Text passage =
----------

The code to add the AST A_WIDEN and A_SCALE operations are now done here in one place only. The A_WIDEN operation converts the child’s type to the parent’s type. The A_SCALE operation multiplies the child’s value by the size which is store in the new struct ASTnode union field (in defs.h):

// Abstract Syntax Tree structure
struct ASTnode {
  ...
  union {
    int size;                   // For A_SCALE, the size to scale by
  } v;
};

Using the New modify_type() API

With this new API, we can remove the duplicated code to A_WIDEN which is in stmt.c and expr.c. However, this new function only takes one tree. This is fine when we indeed only have one tree. There are three calls now to modify_type() in stmt.c. They are all similar, so here is the one from assignment_statement():

  // Make the AST node for the assignment lvalue
  right = mkastleaf(A_LVIDENT, Gsym[id].type, id);

  ...
  // Parse the following expression
  left = binexpr(0);

  // Ensure the two types are compatible.
  left = modify_type(left, right->type, 0);
  if (left == NULL) fatal("Incompatible expression in assignment");

which is so much cleaner than the code we had before.

And in binexpr()

But in binexpr() in expr.c, we now need to combine two AST trees with a binary operations like addition, multiplication etc. Here, we try to modify_type() each tree with the other tree’s type. Now, one may widen: this also implies that the other will fail and return NULL. Thus, we can’t just see if one result from modify_type() is NULL: we need to see both be NULL to assume a type incompatibility. Here’s the new comparison code in binexpr():

struct ASTnode *binexpr(int ptp) {
  struct ASTnode *left, *right;
  struct ASTnode *ltemp, *rtemp;
  int ASTop;
  int tokentype;

  ...

----------

Name every source file that the passage on the modify_type() API mentions. The material that comes after this passage is not needed for anything here.

Recorded information =
----------

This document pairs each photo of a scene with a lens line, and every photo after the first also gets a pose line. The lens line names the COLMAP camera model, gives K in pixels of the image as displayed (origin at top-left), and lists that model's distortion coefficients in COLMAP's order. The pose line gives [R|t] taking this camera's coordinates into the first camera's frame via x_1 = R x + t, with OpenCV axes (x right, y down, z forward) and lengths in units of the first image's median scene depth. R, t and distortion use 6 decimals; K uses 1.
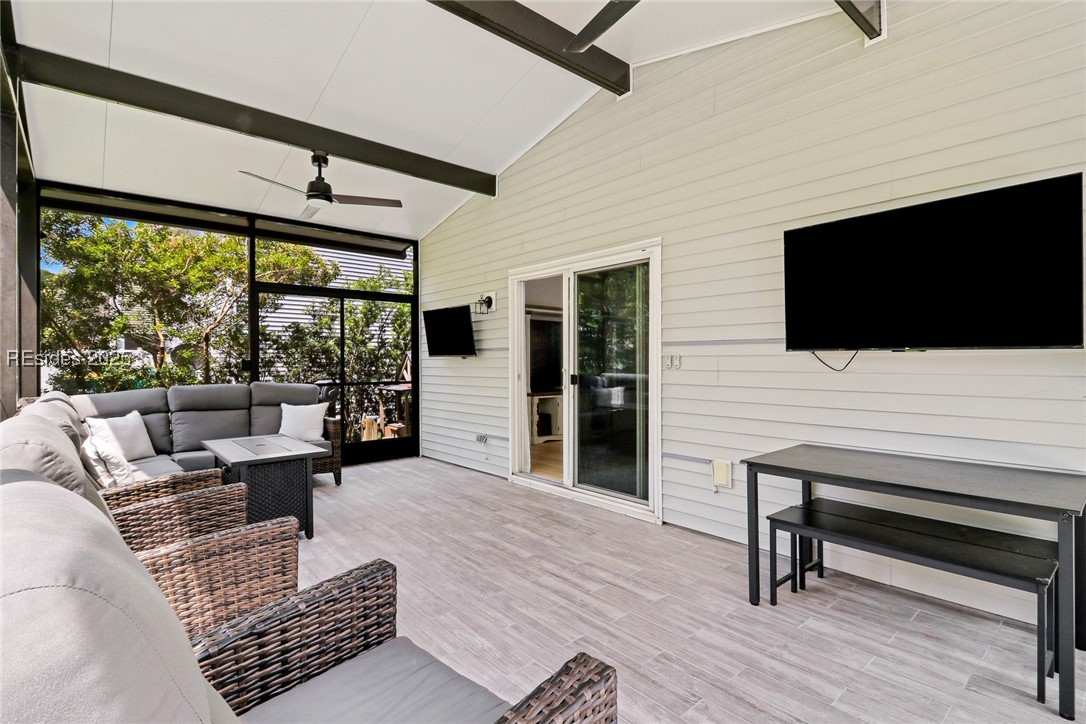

----------

Response area = defs.h, stmt.c, expr.c